— Action item —
Copy from the first line below down to and including the line with "Se ti sei abbonato". Skip the pictures.

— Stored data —
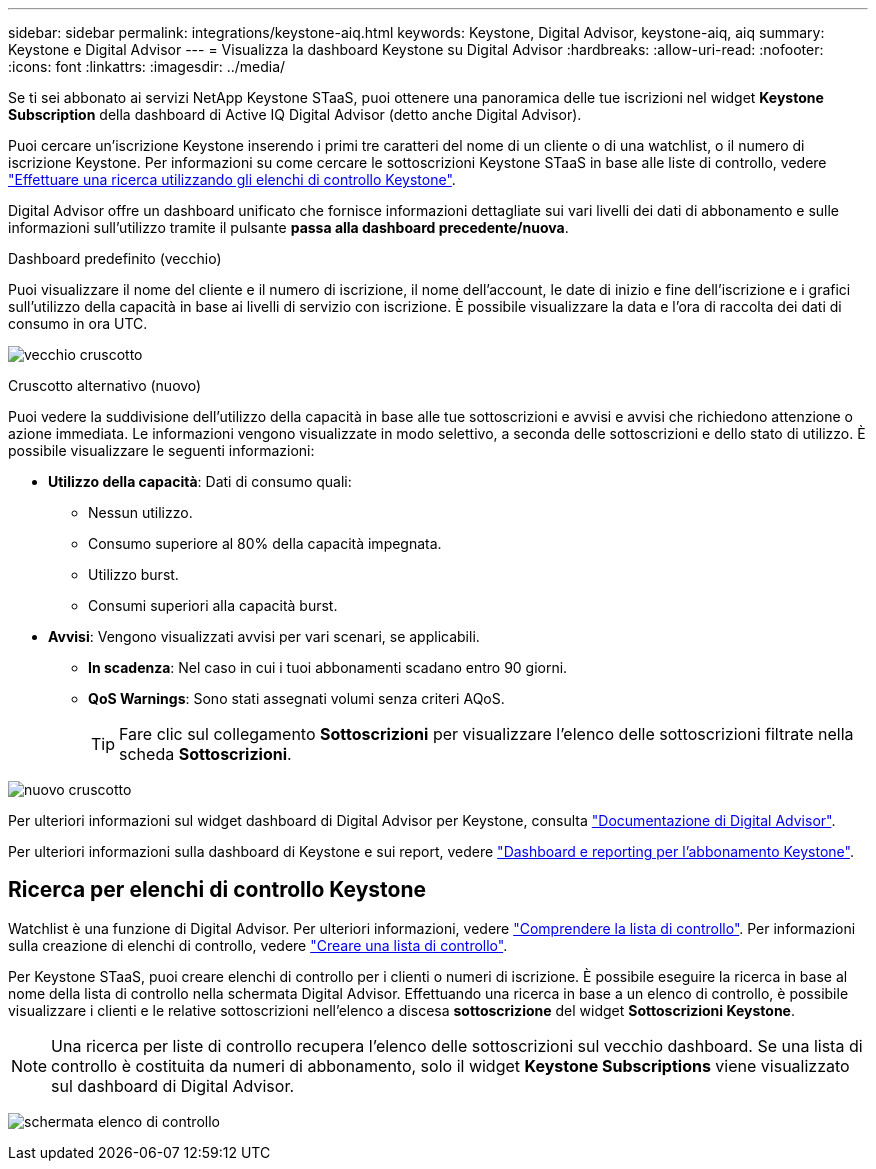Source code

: ---
sidebar: sidebar 
permalink: integrations/keystone-aiq.html 
keywords: Keystone, Digital Advisor, keystone-aiq, aiq 
summary: Keystone e Digital Advisor 
---
= Visualizza la dashboard Keystone su Digital Advisor
:hardbreaks:
:allow-uri-read: 
:nofooter: 
:icons: font
:linkattrs: 
:imagesdir: ../media/


[role="lead"]
Se ti sei abbonato ai servizi NetApp Keystone STaaS, puoi ottenere una panoramica delle tue iscrizioni nel widget *Keystone Subscription* della dashboard di Active IQ Digital Advisor (detto anche Digital Advisor).

Puoi cercare un'iscrizione Keystone inserendo i primi tre caratteri del nome di un cliente o di una watchlist, o il numero di iscrizione Keystone. Per informazioni su come cercare le sottoscrizioni Keystone STaaS in base alle liste di controllo, vedere link:../integrations/keystone-aiq.html#search-by-keystone-watchlists["Effettuare una ricerca utilizzando gli elenchi di controllo Keystone"].

Digital Advisor offre un dashboard unificato che fornisce informazioni dettagliate sui vari livelli dei dati di abbonamento e sulle informazioni sull'utilizzo tramite il pulsante *passa alla dashboard precedente/nuova*.

.Dashboard predefinito (vecchio)
Puoi visualizzare il nome del cliente e il numero di iscrizione, il nome dell'account, le date di inizio e fine dell'iscrizione e i grafici sull'utilizzo della capacità in base ai livelli di servizio con iscrizione. È possibile visualizzare la data e l'ora di raccolta dei dati di consumo in ora UTC.

image:old-db-1.png["vecchio cruscotto"]

.Cruscotto alternativo (nuovo)
Puoi vedere la suddivisione dell'utilizzo della capacità in base alle tue sottoscrizioni e avvisi e avvisi che richiedono attenzione o azione immediata. Le informazioni vengono visualizzate in modo selettivo, a seconda delle sottoscrizioni e dello stato di utilizzo. È possibile visualizzare le seguenti informazioni:

* *Utilizzo della capacità*: Dati di consumo quali:
+
** Nessun utilizzo.
** Consumo superiore al 80% della capacità impegnata.
** Utilizzo burst.
** Consumi superiori alla capacità burst.


* *Avvisi*: Vengono visualizzati avvisi per vari scenari, se applicabili.
+
** *In scadenza*: Nel caso in cui i tuoi abbonamenti scadano entro 90 giorni.
** *QoS Warnings*: Sono stati assegnati volumi senza criteri AQoS.
+

TIP: Fare clic sul collegamento *Sottoscrizioni* per visualizzare l'elenco delle sottoscrizioni filtrate nella scheda *Sottoscrizioni*.





image:new-db-2.png["nuovo cruscotto"]

Per ulteriori informazioni sul widget dashboard di Digital Advisor per Keystone, consulta https://docs.netapp.com/us-en/active-iq/view_keystone_capacity_utilization.html["Documentazione di Digital Advisor"^].

Per ulteriori informazioni sulla dashboard di Keystone e sui report, vedere link:../integrations/aiq-keystone-details.html["Dashboard e reporting per l'abbonamento Keystone"].



== Ricerca per elenchi di controllo Keystone

Watchlist è una funzione di Digital Advisor. Per ulteriori informazioni, vedere https://docs.netapp.com/us-en/active-iq/concept_overview_dashboard.html["Comprendere la lista di controllo"^]. Per informazioni sulla creazione di elenchi di controllo, vedere https://docs.netapp.com/us-en/active-iq/task_add_watchlist.html["Creare una lista di controllo"^].

Per Keystone STaaS, puoi creare elenchi di controllo per i clienti o numeri di iscrizione. È possibile eseguire la ricerca in base al nome della lista di controllo nella schermata Digital Advisor. Effettuando una ricerca in base a un elenco di controllo, è possibile visualizzare i clienti e le relative sottoscrizioni nell'elenco a discesa *sottoscrizione* del widget *Sottoscrizioni Keystone*.


NOTE: Una ricerca per liste di controllo recupera l'elenco delle sottoscrizioni sul vecchio dashboard. Se una lista di controllo è costituita da numeri di abbonamento, solo il widget *Keystone Subscriptions* viene visualizzato sul dashboard di Digital Advisor.

image:watchlist.png["schermata elenco di controllo"]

— Solved exercise —
Source code

: ---
sidebar: sidebar 
permalink: integrations/keystone-aiq.html 
keywords: Keystone, Digital Advisor, keystone-aiq, aiq 
summary: Keystone e Digital Advisor 
---
= Visualizza la dashboard Keystone su Digital Advisor
:hardbreaks:
:allow-uri-read: 
:nofooter: 
:icons: font
:linkattrs: 
:imagesdir: ../media/


[role="lead"]
Se ti sei abbonato ai servizi NetApp Keystone STaaS, puoi ottenere una panoramica delle tue iscrizioni nel widget *Keystone Subscription* della dashboard di Active IQ Digital Advisor (detto anche Digital Advisor).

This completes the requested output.